**GIVEN REQUEST 1:**
In the records below, copy out everything from the line containing "215: (462, 730)" down to the line containing "236: (48, 731)", with both of those lines included.

— Begin SOURCE EXCERPT —

# What to add what to add



## taz81 (Jul 13, 2009)

Ok, so I have a planted tank (duh) and I'm looking to add a good fish for the bottom strata, as I have middle and top of the aquarium covered with 3x honey gourami, 3x boesemani rainbows, and 1x male betta in a 29g. I am trying to find a peaceful but hearty fish that can withstand higher levels of light, as I am putting a 130W fixture on my tank as soon as it arrives. 

Further, I need these fish not to attack Amano shrimp, as I plan to get 4 of the shrimp. (I understand from my LFS personnel that invertebrates don't count into the 1" per gallon rule of thumb, but if you wish to disavow me of this piece of wisdom please do.) Fish that eat algae are a plus, but not required as I do still want to get the Amano shrimp. Unfortunately I can't seem to find bottom strata fish that don't mind high light. Commonly found fish are also a plus as I don't have a large selection from my LFSs, and I don't want to pay rediculous shipping prices if I can avoid it. Any suggestions?

Thank you ahead of time.


----------



## hamsterman (Sep 19, 2006)

What about some type of Corydoras catfish? They are pretty peaceful imo.


----------



## taz81 (Jul 13, 2009)

I read that they don't like too much light.  I also understand they should be placed in significant groups, (6+) which i just don't have the room for with that general 1" per gallon rule of thumb.


----------



## Philosophos (Mar 1, 2009)

I've tossed IPG right out the window. A 29gal can handle much more or much less depending on the fish species, and the bioload it provides. 

How much you keep (social interaction aspects aside) is simply a mater of your upkeep methods and dedication.

Frequent water turnovers will allow a higher bioload.

Over feeding will cheat you of a full fish population, and the ammonia will do a nice job of encouraging algae.

— End SOURCE EXCERPT —

**GIVEN REQUEST 2:**
From the aquarium-stocking thread above, write out everything from "## hamsterman (Sep" down to "rule of thumb." again, changing "Corydoras" to "Otocinclus".

— Begin LISTED ENTRIES —

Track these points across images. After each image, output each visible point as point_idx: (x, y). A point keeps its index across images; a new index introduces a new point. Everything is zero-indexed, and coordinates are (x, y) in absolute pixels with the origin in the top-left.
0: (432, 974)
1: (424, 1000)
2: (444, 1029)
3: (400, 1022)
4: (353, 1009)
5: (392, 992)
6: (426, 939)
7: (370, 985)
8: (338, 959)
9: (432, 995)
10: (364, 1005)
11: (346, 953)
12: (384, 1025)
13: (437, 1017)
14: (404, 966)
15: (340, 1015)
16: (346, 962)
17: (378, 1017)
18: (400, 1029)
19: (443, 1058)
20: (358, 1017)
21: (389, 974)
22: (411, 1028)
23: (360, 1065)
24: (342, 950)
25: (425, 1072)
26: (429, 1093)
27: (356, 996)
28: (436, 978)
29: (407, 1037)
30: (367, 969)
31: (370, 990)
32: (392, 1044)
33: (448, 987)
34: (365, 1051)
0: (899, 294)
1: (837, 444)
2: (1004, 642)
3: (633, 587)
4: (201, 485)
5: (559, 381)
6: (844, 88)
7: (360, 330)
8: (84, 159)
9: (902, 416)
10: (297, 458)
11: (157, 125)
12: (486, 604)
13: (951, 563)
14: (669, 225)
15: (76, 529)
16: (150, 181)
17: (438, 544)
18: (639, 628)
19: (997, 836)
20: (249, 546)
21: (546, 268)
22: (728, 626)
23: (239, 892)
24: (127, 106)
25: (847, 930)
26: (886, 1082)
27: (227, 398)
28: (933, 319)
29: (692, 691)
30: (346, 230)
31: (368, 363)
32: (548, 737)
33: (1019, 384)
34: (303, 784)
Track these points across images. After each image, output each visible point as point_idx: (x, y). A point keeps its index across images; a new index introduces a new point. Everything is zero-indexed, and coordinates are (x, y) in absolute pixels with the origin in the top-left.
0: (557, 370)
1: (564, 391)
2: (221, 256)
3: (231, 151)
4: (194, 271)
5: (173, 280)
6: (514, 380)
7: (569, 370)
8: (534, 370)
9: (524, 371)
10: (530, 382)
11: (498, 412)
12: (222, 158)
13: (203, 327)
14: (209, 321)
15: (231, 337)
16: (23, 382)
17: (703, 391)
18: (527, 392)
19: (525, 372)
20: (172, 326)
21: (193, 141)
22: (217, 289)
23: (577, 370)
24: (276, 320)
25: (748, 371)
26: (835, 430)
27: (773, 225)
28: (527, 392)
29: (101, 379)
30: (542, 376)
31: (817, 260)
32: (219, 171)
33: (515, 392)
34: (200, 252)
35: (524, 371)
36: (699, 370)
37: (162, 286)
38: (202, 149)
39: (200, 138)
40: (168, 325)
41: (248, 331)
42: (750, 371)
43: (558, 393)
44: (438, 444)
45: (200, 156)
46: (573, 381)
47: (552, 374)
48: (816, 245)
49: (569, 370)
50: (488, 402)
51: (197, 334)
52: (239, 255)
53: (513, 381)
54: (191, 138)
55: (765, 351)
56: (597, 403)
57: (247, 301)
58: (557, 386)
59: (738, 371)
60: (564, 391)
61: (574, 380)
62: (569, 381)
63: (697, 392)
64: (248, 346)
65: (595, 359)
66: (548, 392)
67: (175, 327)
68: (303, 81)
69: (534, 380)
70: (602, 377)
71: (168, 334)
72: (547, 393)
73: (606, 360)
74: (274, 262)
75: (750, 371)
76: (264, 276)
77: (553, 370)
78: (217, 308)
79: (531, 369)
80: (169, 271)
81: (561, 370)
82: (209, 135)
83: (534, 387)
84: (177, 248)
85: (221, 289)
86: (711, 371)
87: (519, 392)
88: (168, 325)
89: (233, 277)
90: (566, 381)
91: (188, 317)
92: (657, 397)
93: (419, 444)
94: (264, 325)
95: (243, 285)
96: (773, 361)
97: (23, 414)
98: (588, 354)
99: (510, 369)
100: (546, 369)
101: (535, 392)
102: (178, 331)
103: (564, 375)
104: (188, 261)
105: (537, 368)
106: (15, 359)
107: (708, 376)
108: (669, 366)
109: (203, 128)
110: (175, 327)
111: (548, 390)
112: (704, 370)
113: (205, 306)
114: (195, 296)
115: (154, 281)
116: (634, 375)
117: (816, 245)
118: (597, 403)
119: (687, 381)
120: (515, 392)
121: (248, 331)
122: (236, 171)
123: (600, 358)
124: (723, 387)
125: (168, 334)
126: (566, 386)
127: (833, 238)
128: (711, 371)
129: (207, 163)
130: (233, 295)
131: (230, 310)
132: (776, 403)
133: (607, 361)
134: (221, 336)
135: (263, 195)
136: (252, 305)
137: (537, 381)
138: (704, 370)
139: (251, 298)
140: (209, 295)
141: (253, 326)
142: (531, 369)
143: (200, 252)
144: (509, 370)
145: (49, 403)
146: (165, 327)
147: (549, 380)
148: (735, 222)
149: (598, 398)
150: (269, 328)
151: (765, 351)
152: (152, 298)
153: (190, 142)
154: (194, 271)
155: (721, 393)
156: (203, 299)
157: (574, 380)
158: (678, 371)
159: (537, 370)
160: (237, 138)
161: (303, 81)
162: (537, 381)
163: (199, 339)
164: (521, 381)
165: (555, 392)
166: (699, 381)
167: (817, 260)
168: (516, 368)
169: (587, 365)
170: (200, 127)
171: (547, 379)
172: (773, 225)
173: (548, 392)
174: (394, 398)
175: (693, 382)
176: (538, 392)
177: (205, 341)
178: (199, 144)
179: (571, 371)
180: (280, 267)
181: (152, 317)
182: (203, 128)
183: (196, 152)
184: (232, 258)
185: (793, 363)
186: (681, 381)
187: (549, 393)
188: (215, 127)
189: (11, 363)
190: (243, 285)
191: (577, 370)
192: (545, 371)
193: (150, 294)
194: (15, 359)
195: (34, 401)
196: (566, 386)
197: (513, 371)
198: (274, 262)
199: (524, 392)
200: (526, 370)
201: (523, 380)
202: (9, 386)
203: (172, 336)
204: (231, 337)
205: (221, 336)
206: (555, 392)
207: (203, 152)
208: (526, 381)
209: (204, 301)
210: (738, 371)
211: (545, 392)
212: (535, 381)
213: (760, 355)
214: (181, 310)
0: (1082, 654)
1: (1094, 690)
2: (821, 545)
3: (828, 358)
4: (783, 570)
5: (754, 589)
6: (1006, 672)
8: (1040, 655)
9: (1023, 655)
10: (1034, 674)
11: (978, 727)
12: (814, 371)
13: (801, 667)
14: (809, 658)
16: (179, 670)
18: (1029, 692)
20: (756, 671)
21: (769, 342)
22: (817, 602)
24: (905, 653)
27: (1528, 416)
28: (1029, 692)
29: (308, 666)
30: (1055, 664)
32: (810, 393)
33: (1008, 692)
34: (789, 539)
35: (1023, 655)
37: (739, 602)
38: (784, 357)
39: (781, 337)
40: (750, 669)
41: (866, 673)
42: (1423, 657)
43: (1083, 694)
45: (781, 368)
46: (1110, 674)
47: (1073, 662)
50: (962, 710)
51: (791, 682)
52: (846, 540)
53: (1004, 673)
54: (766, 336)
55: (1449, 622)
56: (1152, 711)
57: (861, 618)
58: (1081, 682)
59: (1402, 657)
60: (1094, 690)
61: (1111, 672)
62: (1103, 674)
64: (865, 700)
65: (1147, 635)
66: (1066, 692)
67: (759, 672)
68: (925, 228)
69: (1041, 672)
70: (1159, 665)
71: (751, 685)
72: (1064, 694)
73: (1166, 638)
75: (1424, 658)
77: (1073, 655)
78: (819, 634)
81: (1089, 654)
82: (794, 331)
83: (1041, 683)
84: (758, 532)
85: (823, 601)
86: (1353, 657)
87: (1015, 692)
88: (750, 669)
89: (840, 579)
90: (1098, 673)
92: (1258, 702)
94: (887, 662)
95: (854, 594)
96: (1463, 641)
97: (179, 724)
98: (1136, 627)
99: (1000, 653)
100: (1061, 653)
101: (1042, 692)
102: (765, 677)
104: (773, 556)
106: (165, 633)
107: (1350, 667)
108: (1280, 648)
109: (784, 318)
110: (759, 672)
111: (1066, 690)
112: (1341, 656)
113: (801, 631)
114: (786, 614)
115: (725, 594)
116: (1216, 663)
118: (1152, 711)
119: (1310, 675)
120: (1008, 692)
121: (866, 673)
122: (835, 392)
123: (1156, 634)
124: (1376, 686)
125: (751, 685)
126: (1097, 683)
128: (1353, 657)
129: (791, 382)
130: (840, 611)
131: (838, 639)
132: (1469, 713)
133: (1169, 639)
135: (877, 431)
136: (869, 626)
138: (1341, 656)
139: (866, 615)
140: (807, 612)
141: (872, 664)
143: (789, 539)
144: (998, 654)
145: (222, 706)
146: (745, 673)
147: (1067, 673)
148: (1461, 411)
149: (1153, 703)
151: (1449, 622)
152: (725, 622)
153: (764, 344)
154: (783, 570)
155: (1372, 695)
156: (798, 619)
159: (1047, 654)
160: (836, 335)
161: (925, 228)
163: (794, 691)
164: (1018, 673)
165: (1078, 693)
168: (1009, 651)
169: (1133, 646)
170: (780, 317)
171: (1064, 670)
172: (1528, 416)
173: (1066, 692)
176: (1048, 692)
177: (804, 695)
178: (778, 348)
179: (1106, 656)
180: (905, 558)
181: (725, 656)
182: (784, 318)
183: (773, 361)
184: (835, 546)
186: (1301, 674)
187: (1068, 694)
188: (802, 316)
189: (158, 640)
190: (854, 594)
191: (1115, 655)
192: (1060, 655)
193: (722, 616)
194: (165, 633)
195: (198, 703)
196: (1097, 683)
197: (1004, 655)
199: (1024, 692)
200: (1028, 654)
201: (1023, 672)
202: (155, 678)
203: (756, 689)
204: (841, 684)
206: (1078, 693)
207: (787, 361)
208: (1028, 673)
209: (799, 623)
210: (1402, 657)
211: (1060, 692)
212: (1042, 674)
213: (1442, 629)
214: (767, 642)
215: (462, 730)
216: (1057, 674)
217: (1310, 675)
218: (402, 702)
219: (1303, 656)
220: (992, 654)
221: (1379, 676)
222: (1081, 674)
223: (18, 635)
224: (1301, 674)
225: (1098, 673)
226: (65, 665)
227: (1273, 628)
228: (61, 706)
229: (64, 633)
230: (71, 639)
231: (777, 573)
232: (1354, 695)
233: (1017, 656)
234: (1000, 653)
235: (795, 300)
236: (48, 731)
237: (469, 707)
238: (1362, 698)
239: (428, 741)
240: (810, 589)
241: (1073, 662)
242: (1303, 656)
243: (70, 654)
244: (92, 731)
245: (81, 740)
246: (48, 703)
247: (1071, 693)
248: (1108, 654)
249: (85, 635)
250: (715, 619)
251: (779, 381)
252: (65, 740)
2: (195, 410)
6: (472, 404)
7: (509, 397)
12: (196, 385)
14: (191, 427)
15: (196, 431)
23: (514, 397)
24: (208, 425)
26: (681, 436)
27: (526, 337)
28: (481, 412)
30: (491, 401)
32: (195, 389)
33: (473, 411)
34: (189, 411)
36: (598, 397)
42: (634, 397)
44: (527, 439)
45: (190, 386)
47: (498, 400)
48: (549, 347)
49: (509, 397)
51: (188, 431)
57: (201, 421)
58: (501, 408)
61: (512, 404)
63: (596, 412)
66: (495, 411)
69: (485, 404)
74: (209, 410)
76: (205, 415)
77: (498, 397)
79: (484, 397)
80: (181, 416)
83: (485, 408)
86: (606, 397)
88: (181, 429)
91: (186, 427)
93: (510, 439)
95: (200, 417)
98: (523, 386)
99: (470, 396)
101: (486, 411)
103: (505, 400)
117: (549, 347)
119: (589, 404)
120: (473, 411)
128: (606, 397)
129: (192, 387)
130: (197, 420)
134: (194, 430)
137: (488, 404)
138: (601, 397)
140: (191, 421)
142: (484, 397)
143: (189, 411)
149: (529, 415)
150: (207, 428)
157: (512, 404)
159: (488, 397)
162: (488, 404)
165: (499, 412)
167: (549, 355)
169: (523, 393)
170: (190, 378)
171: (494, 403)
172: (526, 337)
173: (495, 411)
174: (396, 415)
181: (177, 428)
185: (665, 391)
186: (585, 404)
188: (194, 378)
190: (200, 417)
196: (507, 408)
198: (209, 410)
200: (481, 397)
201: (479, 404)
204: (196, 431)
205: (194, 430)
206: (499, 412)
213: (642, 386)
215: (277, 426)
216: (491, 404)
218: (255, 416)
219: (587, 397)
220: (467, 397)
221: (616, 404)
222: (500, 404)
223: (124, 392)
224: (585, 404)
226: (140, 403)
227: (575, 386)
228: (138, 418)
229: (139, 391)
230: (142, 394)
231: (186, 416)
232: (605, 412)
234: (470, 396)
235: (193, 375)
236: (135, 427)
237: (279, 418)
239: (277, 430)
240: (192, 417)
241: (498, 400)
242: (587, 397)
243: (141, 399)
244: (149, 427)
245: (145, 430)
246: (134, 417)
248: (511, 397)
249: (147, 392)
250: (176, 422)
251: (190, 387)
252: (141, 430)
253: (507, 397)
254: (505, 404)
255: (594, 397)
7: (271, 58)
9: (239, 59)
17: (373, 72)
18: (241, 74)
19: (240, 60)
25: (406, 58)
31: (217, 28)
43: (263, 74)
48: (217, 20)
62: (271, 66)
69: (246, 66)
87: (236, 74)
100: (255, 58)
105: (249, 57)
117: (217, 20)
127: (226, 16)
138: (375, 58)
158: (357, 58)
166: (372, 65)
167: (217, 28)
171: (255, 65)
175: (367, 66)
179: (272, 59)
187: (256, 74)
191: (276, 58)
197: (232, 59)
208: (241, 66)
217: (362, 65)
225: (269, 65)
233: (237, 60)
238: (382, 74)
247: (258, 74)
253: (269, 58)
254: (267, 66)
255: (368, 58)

— End LISTED ENTRIES —

**FULL OUTPUT 1:**
215: (462, 730)
216: (1057, 674)
217: (1310, 675)
218: (402, 702)
219: (1303, 656)
220: (992, 654)
221: (1379, 676)
222: (1081, 674)
223: (18, 635)
224: (1301, 674)
225: (1098, 673)
226: (65, 665)
227: (1273, 628)
228: (61, 706)
229: (64, 633)
230: (71, 639)
231: (777, 573)
232: (1354, 695)
233: (1017, 656)
234: (1000, 653)
235: (795, 300)
236: (48, 731)

**FULL OUTPUT 2:**
## hamsterman (Sep 19, 2006)

What about some type of Otocinclus catfish? They are pretty peaceful imo.


----------



## taz81 (Jul 13, 2009)

I read that they don't like too much light.  I also understand they should be placed in significant groups, (6+) which i just don't have the room for with that general 1" per gallon rule of thumb.